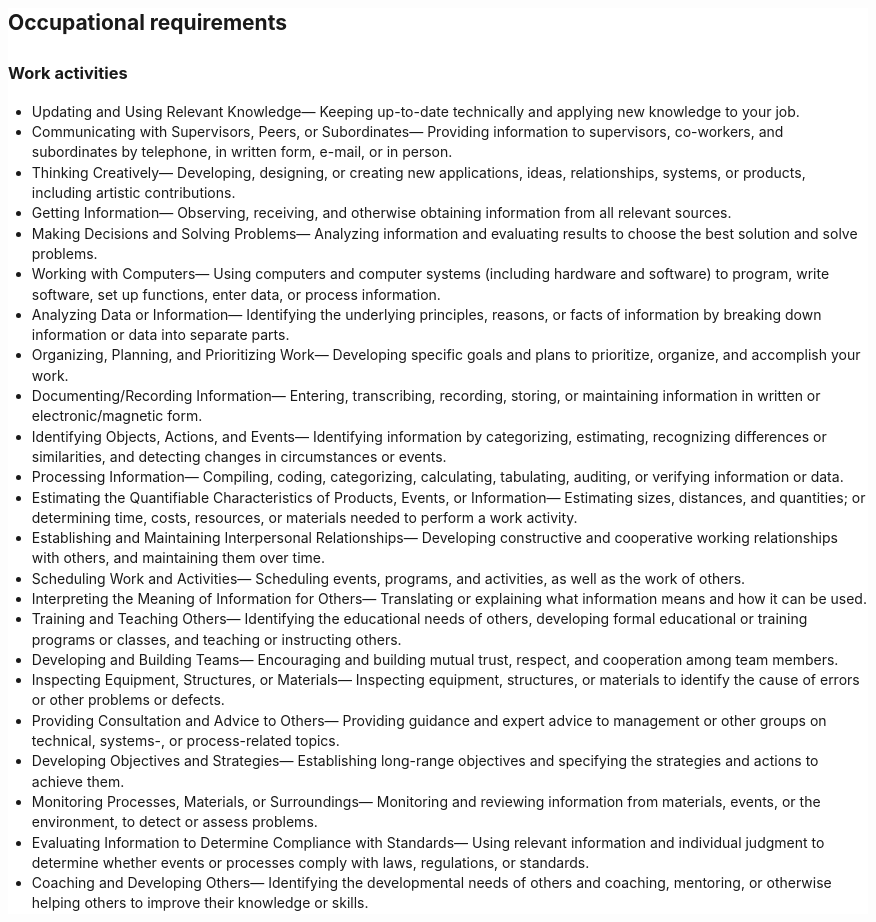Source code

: ## Occupational requirements
### Work activities
- Updating and Using Relevant Knowledge— Keeping up-to-date technically and applying new knowledge to your job.
- Communicating with Supervisors, Peers, or Subordinates— Providing information to supervisors, co-workers, and subordinates by telephone, in written form, e-mail, or in person.
- Thinking Creatively— Developing, designing, or creating new applications, ideas, relationships, systems, or products, including artistic contributions.
- Getting Information— Observing, receiving, and otherwise obtaining information from all relevant sources.
- Making Decisions and Solving Problems— Analyzing information and evaluating results to choose the best solution and solve problems.
- Working with Computers— Using computers and computer systems (including hardware and software) to program, write software, set up functions, enter data, or process information.
- Analyzing Data or Information— Identifying the underlying principles, reasons, or facts of information by breaking down information or data into separate parts.
- Organizing, Planning, and Prioritizing Work— Developing specific goals and plans to prioritize, organize, and accomplish your work.
- Documenting/Recording Information— Entering, transcribing, recording, storing, or maintaining information in written or electronic/magnetic form.
- Identifying Objects, Actions, and Events— Identifying information by categorizing, estimating, recognizing differences or similarities, and detecting changes in circumstances or events.
- Processing Information— Compiling, coding, categorizing, calculating, tabulating, auditing, or verifying information or data.
- Estimating the Quantifiable Characteristics of Products, Events, or Information— Estimating sizes, distances, and quantities; or determining time, costs, resources, or materials needed to perform a work activity.
- Establishing and Maintaining Interpersonal Relationships— Developing constructive and cooperative working relationships with others, and maintaining them over time.
- Scheduling Work and Activities— Scheduling events, programs, and activities, as well as the work of others.
- Interpreting the Meaning of Information for Others— Translating or explaining what information means and how it can be used.
- Training and Teaching Others— Identifying the educational needs of others, developing formal educational or training programs or classes, and teaching or instructing others.
- Developing and Building Teams— Encouraging and building mutual trust, respect, and cooperation among team members.
- Inspecting Equipment, Structures, or Materials— Inspecting equipment, structures, or materials to identify the cause of errors or other problems or defects.
- Providing Consultation and Advice to Others— Providing guidance and expert advice to management or other groups on technical, systems-, or process-related topics.
- Developing Objectives and Strategies— Establishing long-range objectives and specifying the strategies and actions to achieve them.
- Monitoring Processes, Materials, or Surroundings— Monitoring and reviewing information from materials, events, or the environment, to detect or assess problems.
- Evaluating Information to Determine Compliance with Standards— Using relevant information and individual judgment to determine whether events or processes comply with laws, regulations, or standards.
- Coaching and Developing Others— Identifying the developmental needs of others and coaching, mentoring, or otherwise helping others to improve their knowledge or skills.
**********
# [WHAT YOU SHOULD DO]
Return, unchanged, the run of lines above that opens with the line containing "- Documenting/Recording Information—" and closes with the line containing "- Inspecting Equipment, Structures, or". Include both.

# [WRITTEN RESPONSE]
- Documenting/Recording Information— Entering, transcribing, recording, storing, or maintaining information in written or electronic/magnetic form.
- Identifying Objects, Actions, and Events— Identifying information by categorizing, estimating, recognizing differences or similarities, and detecting changes in circumstances or events.
- Processing Information— Compiling, coding, categorizing, calculating, tabulating, auditing, or verifying information or data.
- Estimating the Quantifiable Characteristics of Products, Events, or Information— Estimating sizes, distances, and quantities; or determining time, costs, resources, or materials needed to perform a work activity.
- Establishing and Maintaining Interpersonal Relationships— Developing constructive and cooperative working relationships with others, and maintaining them over time.
- Scheduling Work and Activities— Scheduling events, programs, and activities, as well as the work of others.
- Interpreting the Meaning of Information for Others— Translating or explaining what information means and how it can be used.
- Training and Teaching Others— Identifying the educational needs of others, developing formal educational or training programs or classes, and teaching or instructing others.
- Developing and Building Teams— Encouraging and building mutual trust, respect, and cooperation among team members.
- Inspecting Equipment, Structures, or Materials— Inspecting equipment, structures, or materials to identify the cause of errors or other problems or defects.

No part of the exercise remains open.